At first glance there was little in Diageo’s update to make nervous shareholders reach for the bottle. CEO Ivan Menezes said he expected organic sales to continue growing at somewhere around 5% a year and for operating profit to rise at up to 7% a year: that’s the kind of performance that Unilever (LON:ULVR), another established consumer goods giant, can only dream about for the foreseeable future, judging by another meh quarterly update that came out at the same time.

Sales of gin and tequila continue to grow gangbusters, with revenue growing faster than volume – always a good sign.

Ironically, the reminder of the underlying strength of Diageo’s business has brought more benefit to Fevertree, the maker of upmarket mixers. Its shares rose 8.3% to their highest in over a month, after a sharp sell-off on the back of its own most recent trading update.
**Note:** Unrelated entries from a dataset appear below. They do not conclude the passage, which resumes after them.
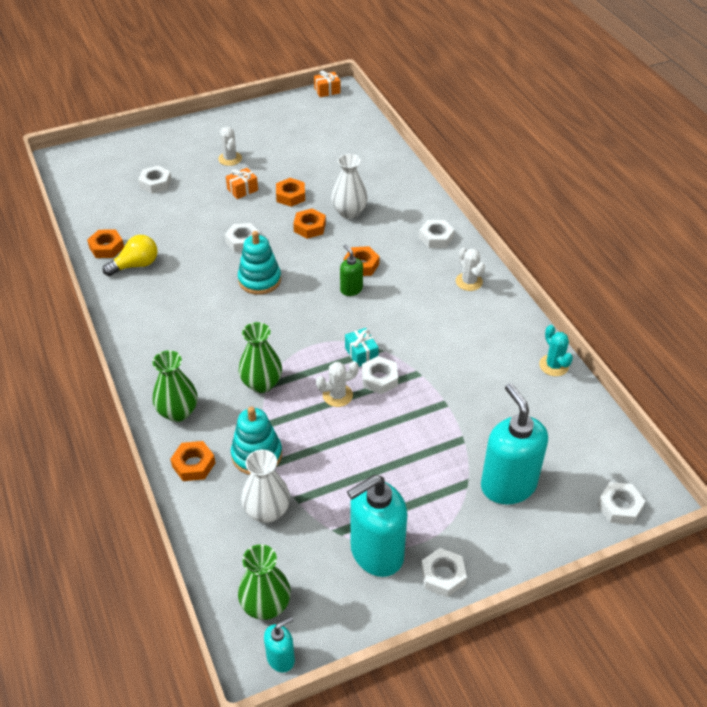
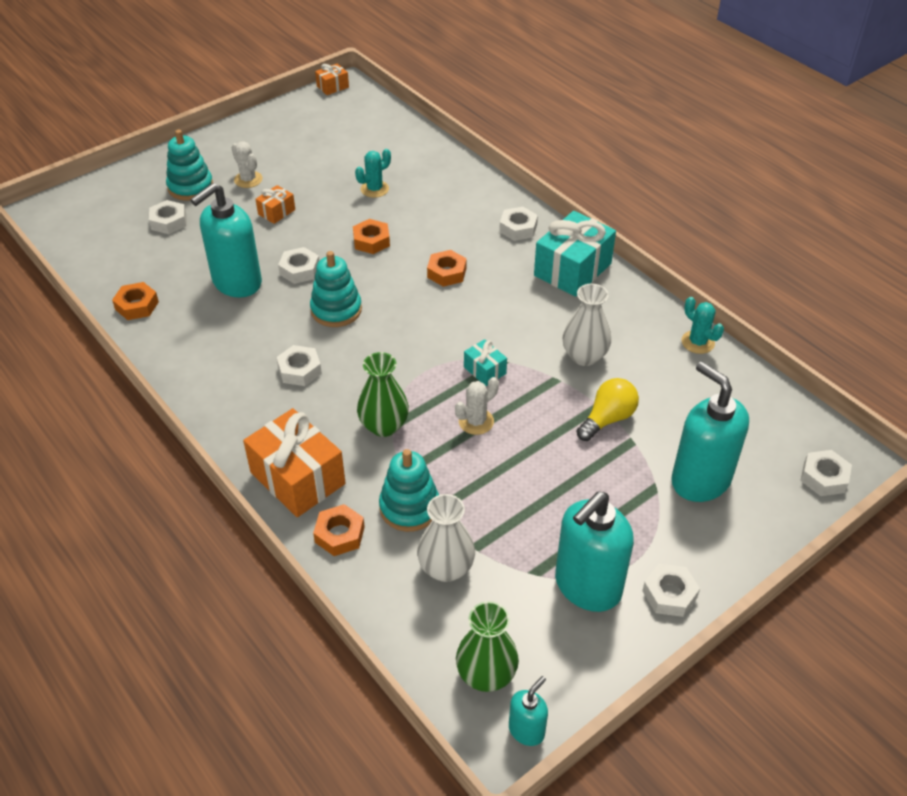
camera: 15 degrees left, 0 degrees up
(136, 265) = (181, 319): yellow light bulb -> yellow light bulb (607, 419)
(178, 412) = (297, 478): green vase -> orange gift
(182, 157) = (190, 187): none -> turquoise stacking toy
(189, 243) = (236, 283): none -> turquoise soap dispenser
(290, 196) = (336, 210): orange nut -> none
(329, 183) = (374, 189): none -> turquoise cactus
(349, 212) = (410, 216): white vase -> white vase (584, 356)
(351, 289) = (445, 301): green soap dispenser -> none
(379, 379) = (516, 394): white nut -> white nut (299, 370)
(469, 282) = (572, 269): white cactus -> turquoise gift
Clearly, the problem for both companies is less the business than the valuation: at 28 times earnings, according to data compiled by Investing.com, Diageo’s shares are not looking cheap – especially when they offer a dividend yield of only a little more than 2%. Buybacks are also slowing to an average of 1.5 billion pounds a year over the next three years, from 2.8 billion this year. However, Diageo (LON:DGE) still looks a bargain next to Fevertree (LON:FEVR), which trades at 43 times earnings despite an inevitable slowdown in its growth rate as it scales up.